Given a set of data, I have plotted a slowness curve for a p-wave resulting from the given data. A slowness curve is just the reciprocal of the velocity of the p-wave. What I need to do is find a circle of a given radius that will be the 'best fit' or closest circle to the slowness curve, using an optimization of the L2 norm. Basically, I need to minimize the following function:
S=Sum[(y_i-f(x_i))^2,{i,n}]
NMinimize[S,r]
where S is function above and r is the radius of the best fit circle.
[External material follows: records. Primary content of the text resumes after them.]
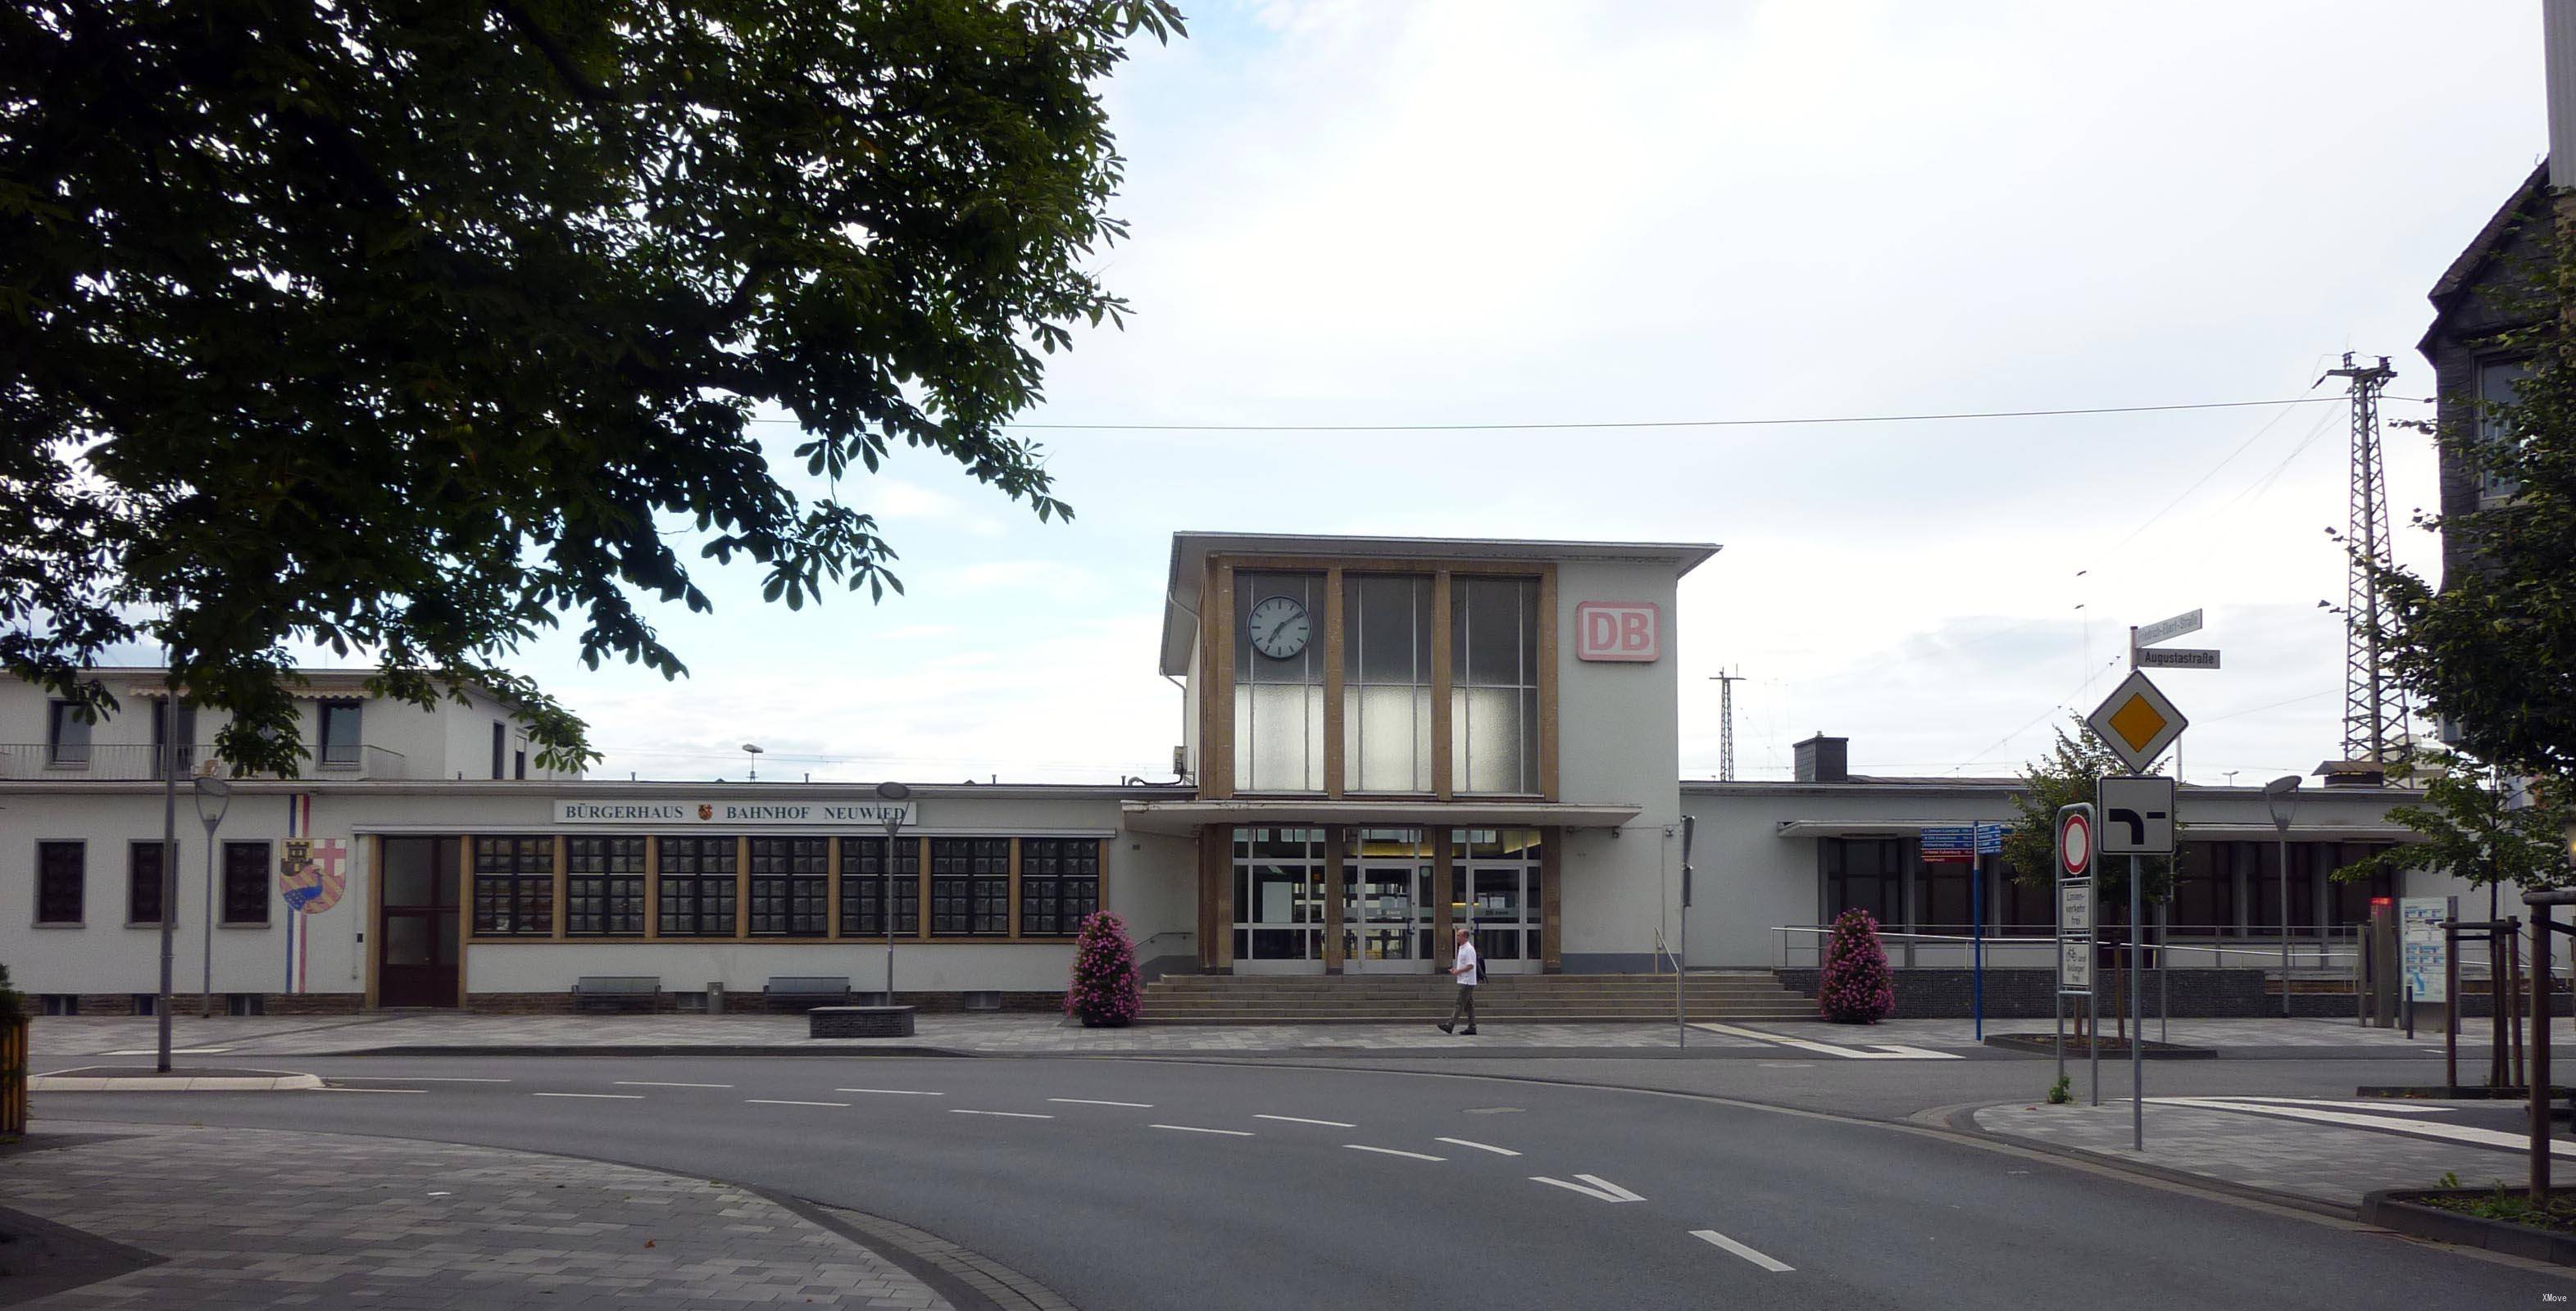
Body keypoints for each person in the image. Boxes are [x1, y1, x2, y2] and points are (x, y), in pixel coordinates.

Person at [1437, 925, 1479, 1036]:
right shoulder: (1462, 948)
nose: (1457, 937)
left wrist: (1458, 971)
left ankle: (1450, 1025)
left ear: (1465, 937)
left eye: (1459, 936)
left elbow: (1471, 965)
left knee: (1460, 1003)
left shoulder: (1469, 949)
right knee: (1469, 1005)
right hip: (1464, 980)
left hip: (1467, 981)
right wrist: (1457, 970)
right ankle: (1472, 1027)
What I have thus far is:
a = 8.064069;
b = 2.340275;
c = 1.862519;
d = 2.458775;
e = 7.081722;
delta1 = ((a - c)*Sin[Q]^2 - (e - c)*
Cos[Q]^2)^2 + 4*(c+d)^2*Sin[Q]^2*Cos[Q]^2;
qPa = Sqrt[((e-a)*Cos[Q]^2 + 1a + c +
Sqrt[delta1])/2];
plot1a = PolarPlot[1/qPa, {Q, 0, Pi/2}, PlotStyle -> {Black},
AspectRatio -> 1];
plot2a = Graphics[Circle[{0, 0}, 0.37, {0, 2*Pi}]];
Show[plot1a, plot2a]

I'm not familiar with using NMinimize and am stuck with this problem. Would appreciate and welcome any suggestions!!